Exercise aim: Where a line of the data below has the string "safe", copy that line.
┌─ Source data
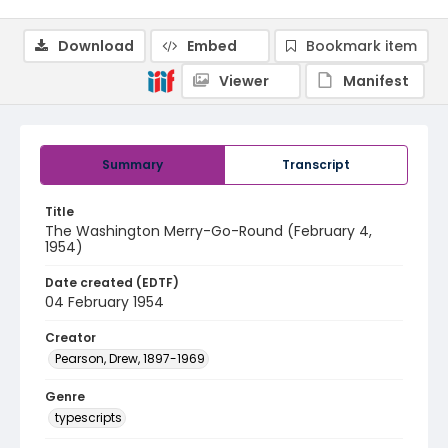
Download
Embed
Bookmark item
Viewer
Manifest
Summary
Transcript
Title
The Washington Merry-Go-Round (February 4,
1954)
Date created (EDTF)
04 February 1954
Creator
Pearson, Drew, 1897-1969
Genre
typescripts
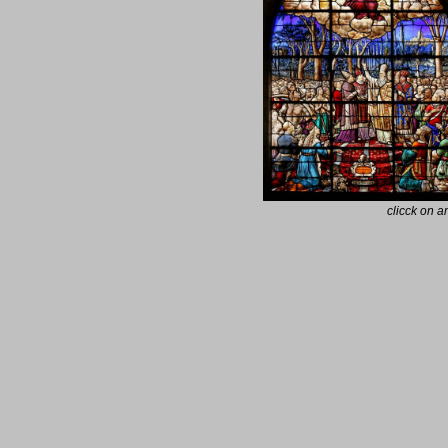
clicck on 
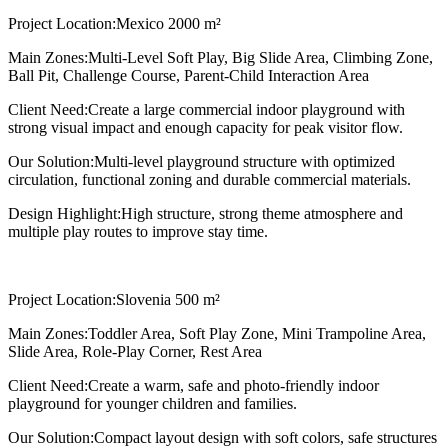
Project Location:
Mexico 2000 m²
Main Zones:
Multi-Level Soft Play, Big Slide Area, Climbing Zone,
Ball Pit, Challenge Course, Parent-Child Interaction Area
Client Need:
Create a large commercial indoor playground with
strong visual impact and enough capacity for peak visitor flow.
Our Solution:
Multi-level playground structure with optimized
circulation, functional zoning and durable commercial materials.
Design Highlight:
High structure, strong theme atmosphere and
multiple play routes to improve stay time.
Project Location:
Slovenia 500 m²
Main Zones:
Toddler Area, Soft Play Zone, Mini Trampoline Area,
Slide Area, Role-Play Corner, Rest Area
Client Need:
Create a warm, safe and photo-friendly indoor
playground for younger children and families.
Our Solution:
Compact layout design with soft colors, safe structures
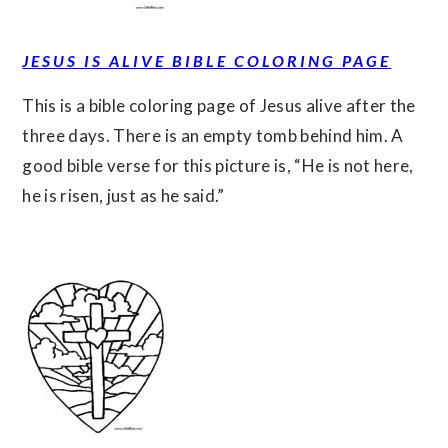
JESUS IS ALIVE BIBLE COLORING PAGE
This is a bible coloring page of Jesus alive after the
three days. There is an empty tomb behind him. A
good bible verse for this picture is, “He is not here,
he is risen, just as he said.”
└─
Solution for this exercise:
Create a warm, safe and photo-friendly indoor
Compact layout design with soft colors, safe structures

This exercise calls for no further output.